Tutto partecipa nel convogliare un profondissimo senso di disagio esistenziale. Molti hanno paragonato il video a quelli inviati dai prigionieri di guerra o del terrorismo. L’inquietudine trasmessa qui è molto più violenta, perché non esiste alcun tipo di costrizione fisica. La vita stessa (lo sfondo) ha “rapito” i due protagonisti e li costringe ora a dire al mondo che tutto va bene, quando invece vorrebbero urlare il loro terrore nei confronti della vita stessa.

La difficoltà del vivere

Nel mondo che vorrei, questo video sarebbe stato girato col preciso intento di veicolare un messaggio di questo tipo, come una ridicola messinscena o come il cortrometraggio di un regista indie.

Temo tuttavia non sia andata esattamente così e che tutto ciò che abbiamo visto sia frutto di casualità e, ancor di più, di ridicola dabbenaggine.
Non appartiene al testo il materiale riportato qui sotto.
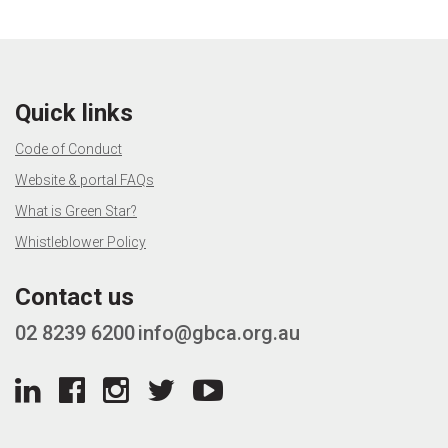
Quick links
Code of Conduct
Website & portal FAQs
What is Green Star?
Whistleblower Policy
Contact us
02 8239 6200
info@gbca.org.au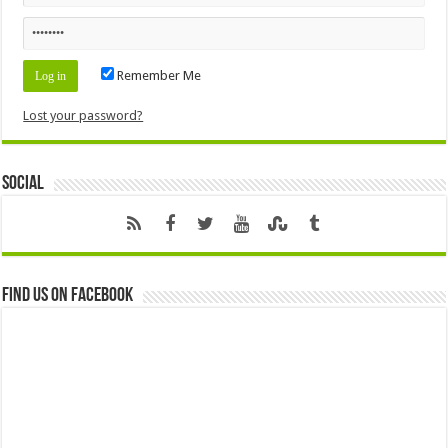
Remember Me
Lost your password?
Social
Find us on Facebook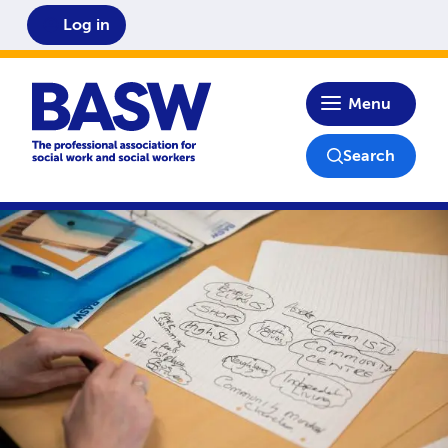
Log in
Home
Menu
Search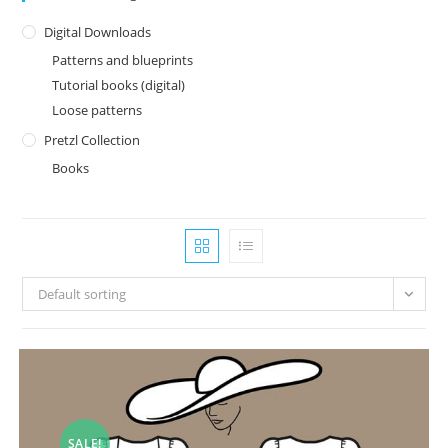
Digital Downloads
Patterns and blueprints
Tutorial books (digital)
Loose patterns
Pretzl Collection
Books
Default sorting
SALE!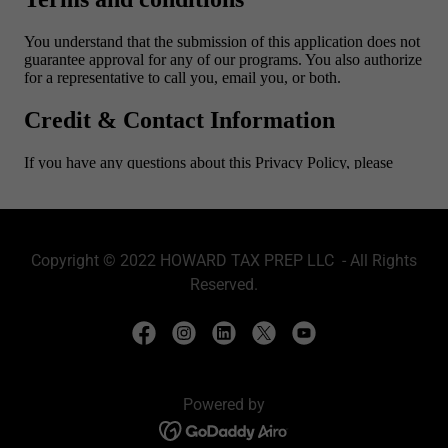
Copyright © 2022 HOWARD TAX PREP LLC - All Rights
Reserved.
Powered by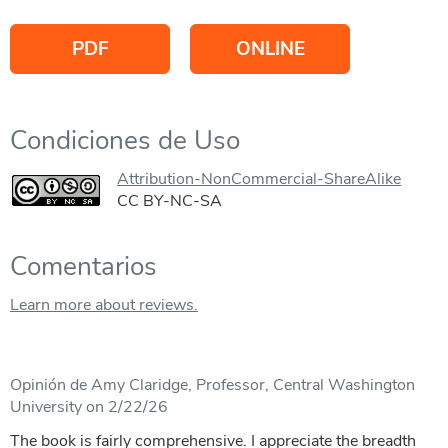
PDF
ONLINE
Condiciones de Uso
Attribution-NonCommercial-ShareAlike
CC BY-NC-SA
Comentarios
Learn more about reviews.
Opinión de Amy Claridge, Professor, Central Washington
University on 2/22/26
The book is fairly comprehensive. I appreciate the breadth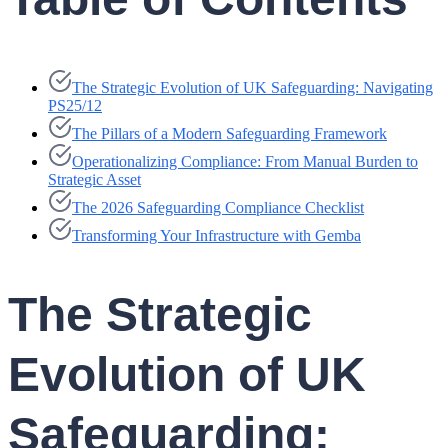
The Strategic Evolution of UK Safeguarding: Navigating
PS25/12
The Pillars of a Modern Safeguarding Framework
Operationalizing Compliance: From Manual Burden to
Strategic Asset
The 2026 Safeguarding Compliance Checklist
Transforming Your Infrastructure with Gemba
The Strategic
Evolution of UK
Safeguarding: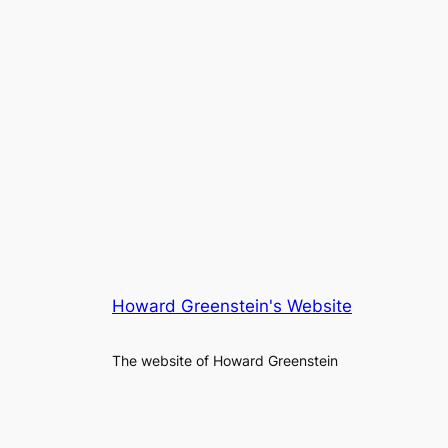
Howard Greenstein's Website
The website of Howard Greenstein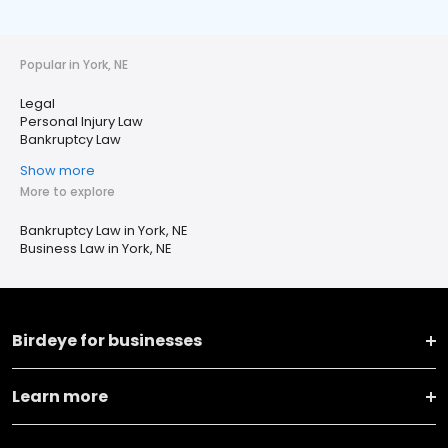
Popular in York, NE
Legal
Personal Injury Law
Bankruptcy Law
Show more
More to explore
Bankruptcy Law in York, NE
Business Law in York, NE
Birdeye for businesses
Learn more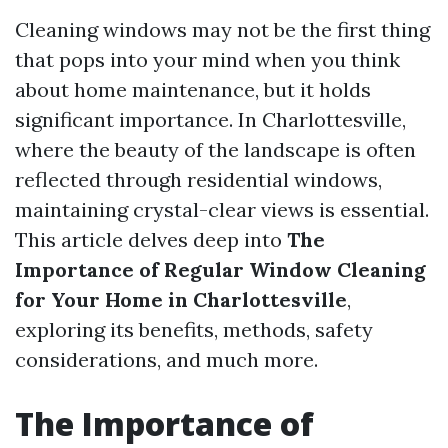
Cleaning windows may not be the first thing
that pops into your mind when you think
about home maintenance, but it holds
significant importance. In Charlottesville,
where the beauty of the landscape is often
reflected through residential windows,
maintaining crystal-clear views is essential.
This article delves deep into
The
Importance of Regular Window Cleaning
for Your Home in Charlottesville
,
exploring its benefits, methods, safety
considerations, and much more.
The Importance of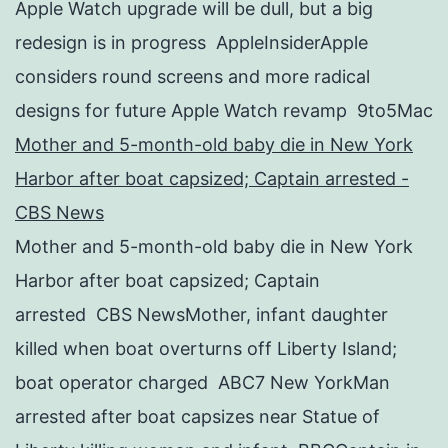
Apple Watch upgrade will be dull, but a big
redesign is in progress AppleInsiderApple
considers round screens and more radical
designs for future Apple Watch revamp 9to5Mac
Mother and 5-month-old baby die in New York
Harbor after boat capsized; Captain arrested -
CBS News
Mother and 5-month-old baby die in New York
Harbor after boat capsized; Captain
arrested CBS NewsMother, infant daughter
killed when boat overturns off Liberty Island;
boat operator charged ABC7 New YorkMan
arrested after boat capsizes near Statue of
Eppure ancora questo video qualcosa potrebbe dirci, io credo. Perché sottende a qualcosa di estremamente indicativo della nostra epoca (non per niente il paragone coi registi indie ed i millenials). La responsabilità delle azioni è una messinscena fatta a bella posta per raggiungere un obiettivo (il mercato più importante del mondo, per esempio). Nessuno si ritiene responsabile di ciò che accade e quando ci vengono fatti notare i nostri errori, reagiamo in maniera aggressiva (sì, sembrano a tratti aggressivi i due stilisti), perché non riteniamo di poter commettere errori. 

Non si tratta, io credo, di un problema solo generazionale, ma estremamente diffuso (a partire dalle cariche politiche che accusano predecessori, parenti, Europa, miocuggino). E che dovrebbe farci riflettere su quali strade possiamo imboccare per cambiare le cose.

Per quanto riguarda D&G, non perdo la speranza che un giorno o l’altro Wes Anderson reclami la paternità di questo clamoroso video.